## PAGE EXTRACT

The Fed on Wednesday sought to placate the pessimists by once again promising it will not touch rates until it is satisfied unemployment has been controlled and inflation is running hot for an extended period.

Bank boss Jerome Powell and Treasury Secretary Janet Yellen have repeatedly said the expected lift in inflation this year would be short-term and that a rally in benchmark Treasury yields—a guide to future rates—was a sign of confidence in the economy.

After dipping Wednesday, yields hit a 14-month high on Thursday, sparking a plunge in US markets with the Nasdaq more than three percent down as tech firms are more susceptible to higher interest rates. The Dow and S&P 500 retreated from record highs.

And the losses carried through to Asia where Hong Kong, Shanghai, Tokyo and Taipei shed more than one percent. Sydney, Seoul, Jakarta and Bangkok were also in the red.

Tokyo’s Nikkei was also dealt a blow after the Bank of Japan said it would stop buying exchange-traded funds linked to the index as part of its economic support program. Instead it said it would focus on the Topix index, which pared early losses.

Markets were also jarred by news that the first top-level talks between China and the Biden administration, held in Alaska, had got off to a rocky start with both sides swapping barbs on issues including Hong Kong, trade and human rights.

## THE DATA
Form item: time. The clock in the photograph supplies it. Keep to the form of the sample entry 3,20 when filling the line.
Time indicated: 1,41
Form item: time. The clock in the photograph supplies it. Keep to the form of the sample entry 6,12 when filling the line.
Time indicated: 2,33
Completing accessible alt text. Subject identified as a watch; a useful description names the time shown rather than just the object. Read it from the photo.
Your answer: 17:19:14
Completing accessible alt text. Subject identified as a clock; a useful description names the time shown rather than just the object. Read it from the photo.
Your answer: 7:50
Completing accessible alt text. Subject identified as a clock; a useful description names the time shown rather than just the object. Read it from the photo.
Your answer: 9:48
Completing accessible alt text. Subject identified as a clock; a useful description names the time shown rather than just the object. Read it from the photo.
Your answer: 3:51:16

...

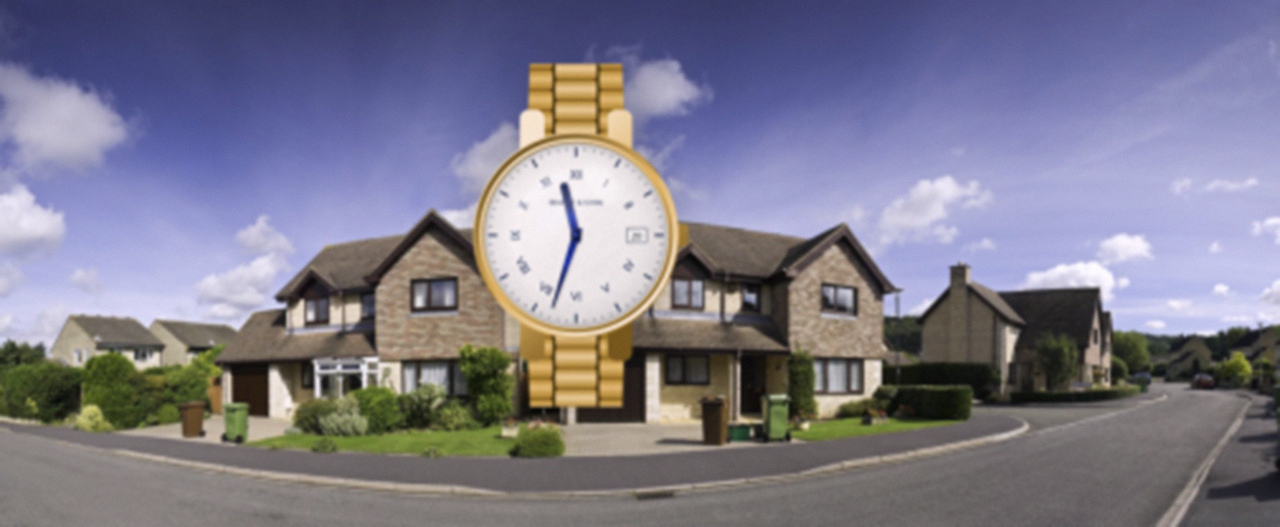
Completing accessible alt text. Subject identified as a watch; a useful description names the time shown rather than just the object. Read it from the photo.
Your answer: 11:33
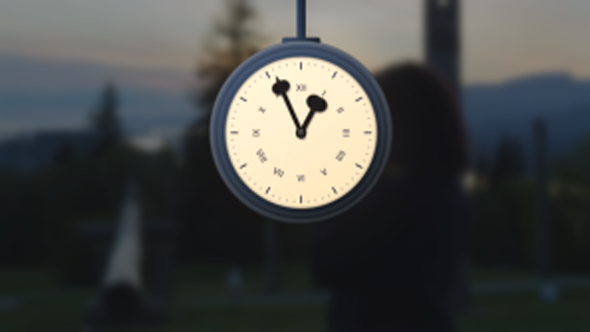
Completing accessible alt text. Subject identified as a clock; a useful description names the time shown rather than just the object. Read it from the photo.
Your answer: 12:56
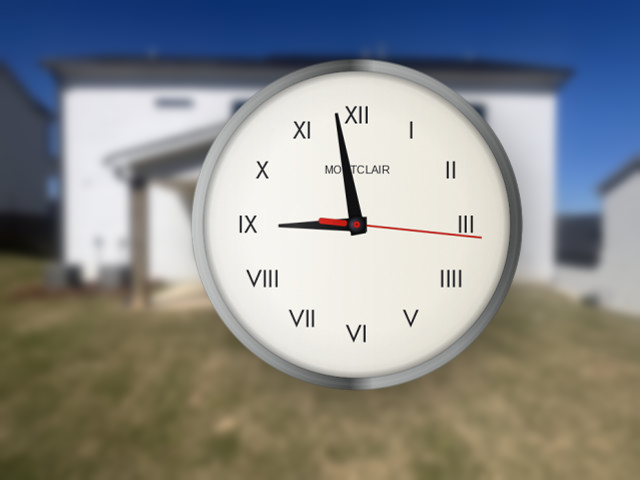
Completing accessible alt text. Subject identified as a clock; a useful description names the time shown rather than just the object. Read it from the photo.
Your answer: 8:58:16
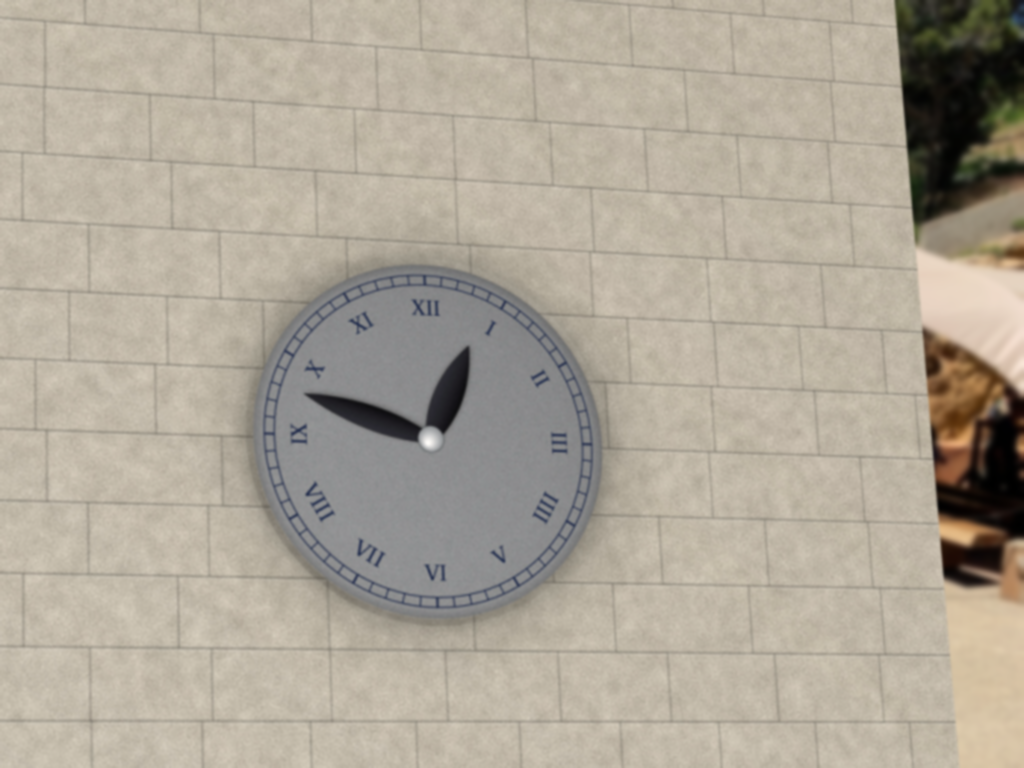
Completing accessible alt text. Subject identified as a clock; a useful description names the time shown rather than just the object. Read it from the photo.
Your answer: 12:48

---

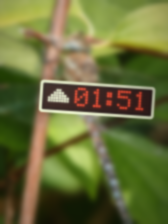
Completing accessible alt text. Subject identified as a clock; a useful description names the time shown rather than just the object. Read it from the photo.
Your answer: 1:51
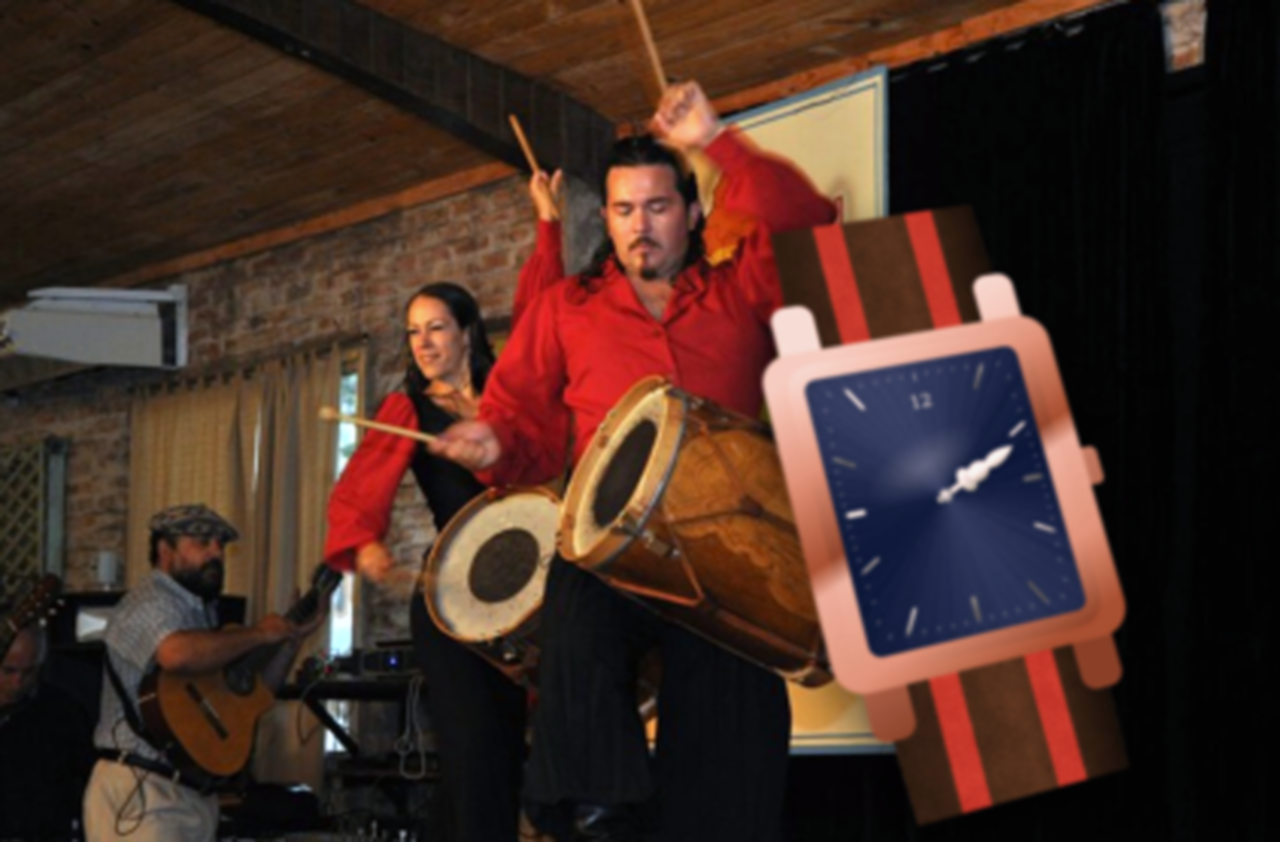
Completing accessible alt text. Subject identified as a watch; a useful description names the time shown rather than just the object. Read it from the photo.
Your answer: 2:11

## TASK SET
- 1) Rewrite the entries from the line with "3,20 when filling the line." to the line with "Time indicated: 2,33", substituting "image" for "photograph" and leaving everything else unchanged.
- 2) Please continue the report on the Fed and the market slide from where it stops.

## RESPONSES FOR EACH TASK
- 1)
Form item: time. The clock in the image supplies it. Keep to the form of the sample entry 3,20 when filling the line.
Time indicated: 1,41
Form item: time. The clock in the image supplies it. Keep to the form of the sample entry 6,12 when filling the line.
Time indicated: 2,33

- 2)
“There is a fear brewing that the Federal Reserve’s monetary policy will spur on inflation to a level that will ultimately force their hands sooner than later,” said Axi’s Stephen Innes.  

“And make no mistake, we are very much in a ‘growth up’ and ‘rates up’ world, and at the end of the day, we will always end up with more questions than answers in this type of environment.”

Still, Jun Bei Liu at Tribeca Investment Partners remained upbeat.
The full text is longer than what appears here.